The Bevatron began operation in 1954.
Physicists had to wait until they had succeeded in designing particle accelerators that would produce enough energy to allow the creation of proton-antiproton pairs. This came about in the early 1950s when a device called the “Cosmotron” was built at Brookhaven National Laboratory in Long Island in 1952 and another called the “Bevatron” at the University of California in Berkeley in 1954.
Using the Bevatron in 1956, Segrè (the discoverer of technetium who had, by that time, emigrated to the United States), the American physicist Owen Chamberlain (1920- ), and others succeeded in detecting the antiproton.
The antiproton was as unlikely to last as long as the positron was. It was surrounded by myriads of proton-containing nuclei and in a tiny fraction of a second it would encounter one. The antiproton and the proton also underwent mutual annihilation, but having 1836 times the mass, they produced 1836 times the energy that was produced in the case of an electron and a positron.
There was even an “antineutron”, a particle reported in 1956 by the Italian-American physicist Oreste Piccioni (1915- ) and his co-workers. Since the neutron has no charge, the antineutron has no charge either, and one might wonder how the antineutron would differ from the neutron then. Actually, both have a small magnetic field. In the neutron the magnetic field is pointed in one direction with reference to the neutron’s spin; in the antineutron it is pointed in the other.

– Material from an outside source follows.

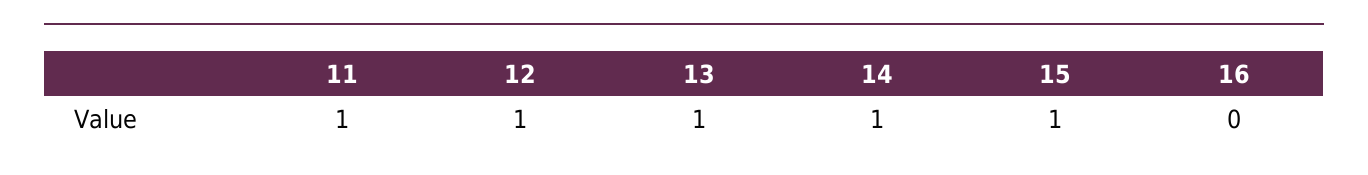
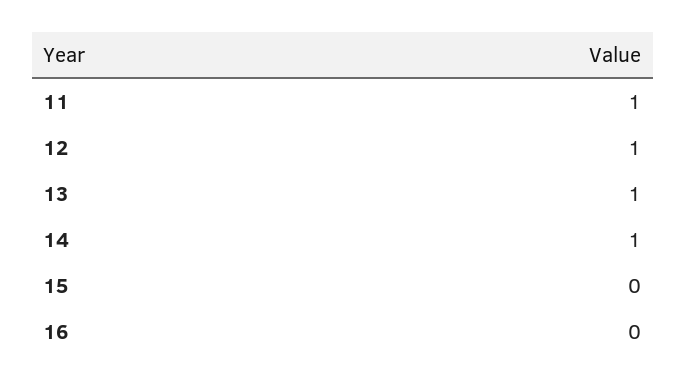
15: 1 -> 0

Bubble chamber photograph of an antiproton annihilation.
In 1965 the American physicist Leon Max Lederman (1922- ) and his co-workers produced a combination of an antiproton and an antineutron that together formed an “antideuteron”, which is the nucleus of antihydrogen-2.
This is good enough to demonstrate that if antiparticles existed by themselves without the interfering presence of ordinary particles, they could form “antimatter”, which would be precisely identical with ordinary matter in every way except for the fact that electric charges and magnetic fields would be turned around.
If antimatter were available to us, and if we could control the manner in which it united with matter, we would have a source of energy much greater and, perhaps, simpler to produce than would be involved in hydrogen fusion.